With markets as uncertain as they are, proactive communication must be a constant. The need to earn and sustain relevance becomes even more important. It is easy to communicate during the best of times, but it is critical during challenging times, as I’ve written about before.
Use the key elements of a strategic communications plan for capital markets.
Companies need to be able to articulate their marketplace position from a total stakeholder perspective. This starts with a strategic communications plan based on answering six main questions.
Who are you as a company?
Investor audiences expect a clear and succinct summary of the firm.

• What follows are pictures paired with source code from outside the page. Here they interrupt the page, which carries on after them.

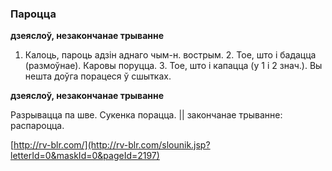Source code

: ### Пароцца
**дзеяслоў, незакончанае трыванне**

1. Калоць, пароць адзін аднаго чым-н. вострым. 2. Тое, што і бадацца (размоўнае). Каровы поруцца. 3. Тое, што і капацца (у 1 і 2 знач.). Вы нешта доўга порацеся ў сшытках.

**дзеяслоў, незакончанае трыванне**

Разрывацца па шве. Сукенка порацца. || закончанае трыванне: распароцца.

<a rel="author">[http://rv-blr.com/](http://rv-blr.com/slounik.jsp?letterId=0&maskId=0&pageId=2197)</a>
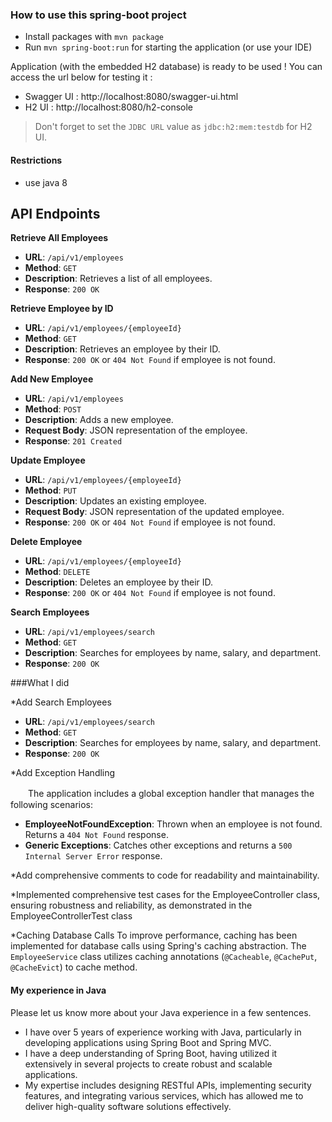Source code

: ### How to use this spring-boot project

- Install packages with `mvn package`
- Run `mvn spring-boot:run` for starting the application (or use your IDE)

Application (with the embedded H2 database) is ready to be used ! You can access the url below for testing it :

- Swagger UI : http://localhost:8080/swagger-ui.html
- H2 UI : http://localhost:8080/h2-console

> Don't forget to set the `JDBC URL` value as `jdbc:h2:mem:testdb` for H2 UI.


#### Restrictions
- use java 8

## API Endpoints

**Retrieve All Employees**
- **URL**: `/api/v1/employees`
- **Method**: `GET`
- **Description**: Retrieves a list of all employees.
- **Response**: `200 OK`

**Retrieve Employee by ID**
- **URL**: `/api/v1/employees/{employeeId}`
- **Method**: `GET`
- **Description**: Retrieves an employee by their ID.
- **Response**: `200 OK` or `404 Not Found` if employee is not found.

**Add New Employee**
- **URL**: `/api/v1/employees`
- **Method**: `POST`
- **Description**: Adds a new employee.
- **Request Body**: JSON representation of the employee.
- **Response**: `201 Created`

**Update Employee**
- **URL**: `/api/v1/employees/{employeeId}`
- **Method**: `PUT`
- **Description**: Updates an existing employee.
- **Request Body**: JSON representation of the updated employee.
- **Response**: `200 OK` or `404 Not Found` if employee is not found.

**Delete Employee**
- **URL**: `/api/v1/employees/{employeeId}`
- **Method**: `DELETE`
- **Description**: Deletes an employee by their ID.
- **Response**: `200 OK` or `404 Not Found` if employee is not found.

**Search Employees**
- **URL**: `/api/v1/employees/search`
- **Method**: `GET`
- **Description**: Searches for employees by name, salary, and department.
- **Response**: `200 OK`


###What I did

*Add Search Employees
- **URL**: `/api/v1/employees/search`
- **Method**: `GET`
- **Description**: Searches for employees by name, salary, and department.
- **Response**: `200 OK`

*Add Exception Handling

　　The application includes a global exception handler that manages the following scenarios:

- **EmployeeNotFoundException**: Thrown when an employee is not found. Returns a `404 Not Found` response.
- **Generic Exceptions**: Catches other exceptions and returns a `500 Internal Server Error` response.

*Add comprehensive comments to code for readability and maintainability.

*Implemented comprehensive test cases for the EmployeeController class, ensuring robustness and reliability, as demonstrated in the EmployeeControllerTest class

*Caching Database Calls
  To improve performance, caching has been implemented for database calls using Spring's caching abstraction. The `EmployeeService` class utilizes caching annotations (`@Cacheable`, `@CachePut`, `@CacheEvict`) to cache method.

#### My experience in Java

Please let us know more about your Java experience in a few sentences. 

- I have over 5 years of experience working with Java, particularly in developing applications using Spring Boot and Spring MVC.
- I have a deep understanding of Spring Boot, having utilized it extensively in several projects to create robust and scalable applications.
- My expertise includes designing RESTful APIs, implementing security features, and integrating various services, which has allowed me to deliver high-quality software solutions effectively.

Experience and knowledge of the business have to be honed into a description that is accurate and meaningful, beyond the details of what the company does or the products and services it offers.
What are your values as leaders?
Corporate executives have extensive professional experience and unique knowledge, but credentials don’t always differentiate a company from its peers.
Executive eminence has the potential to transform a company’s reputation. For example, thought leadership programs can result in new business leads, accessibility of new investor capital, positive client feedback, increased new hire interest and employee retention, and more opportunities for strategic partnerships.
Investors are also interested in the long-term viability of a business. The sustainability of the business is reinforced by the leadership’s ability to communicate operational excellence and strong corporate governance.
What does the company do?
A strategic communications lens is essential to developing an overarching company story. It requires a deep understanding of the nuances of the business, as well as connecting to the bigger picture of stakeholder perceptions and needs. As the company matures, the C-suite, department leaders and staff all need to be able to articulate exactly what the organization does as a whole, in addition to its other services.
What do you stand for?
Corporate mission must go well beyond just a website statement. To be most effective, it needs to live and breathe throughout all corporate communications. It needs to reflect the leadership’s core values, to become an authentic part of the guiding principles that advance the corporate vision. Otherwise, it will lack substance or appear unattainable. Investors expect a transparent mission—and strategic corporate communication creates such clarity.
What is the company’s vision?
A steady vision remains essential. One that is actionable, realistic and backed by solid traction generates confidence in the company’s overall viability. Vision alone cannot carry the company forward. However, it plays a strong role in articulating the connection between the business of today and future prospects.
Why does your business matter to the market now?
When it comes to going public, relevance has a strong bearing on private and public investor perception. Be clear on the demonstrable impact you are having on the market and why it matters now. Consider:
• Alignment of company performance with its purpose.
• Business model strength—including both revenue and profitability, or the ability to demonstrate a path to profit.
• Communicating company value—both perceived and real value for key stakeholders.
Corporate positioning necessitates a total stakeholder approach.
A strategic communications plan, with corporate positioning at its core, takes time to unpack, develop and elevate. The answers to the questions evolve along with the company and need to be revisited often. The most effective plans often also incorporate an ongoing executive thought leadership program that helps promote the firm’s latest insights and achievements.
A comprehensive assessment also needs to transcend internal perceptions. Investor, employee and partner expectations matter. For example, Stripe recently communicated their IPO intentions to employees along with a timeline for a decision and alternatives for cashing out. By employing a total stakeholder approach, the most relevant information can be shared based on understanding internal and external beliefs and interests.
Maintaining a strategic communications plan is a constant throughout a company’s growth journey—whether private or public, it requires fresh eyes, genuine scrutiny and refinement. It must be ongoing and not limited to key milestones and inflection points. The time to start is now.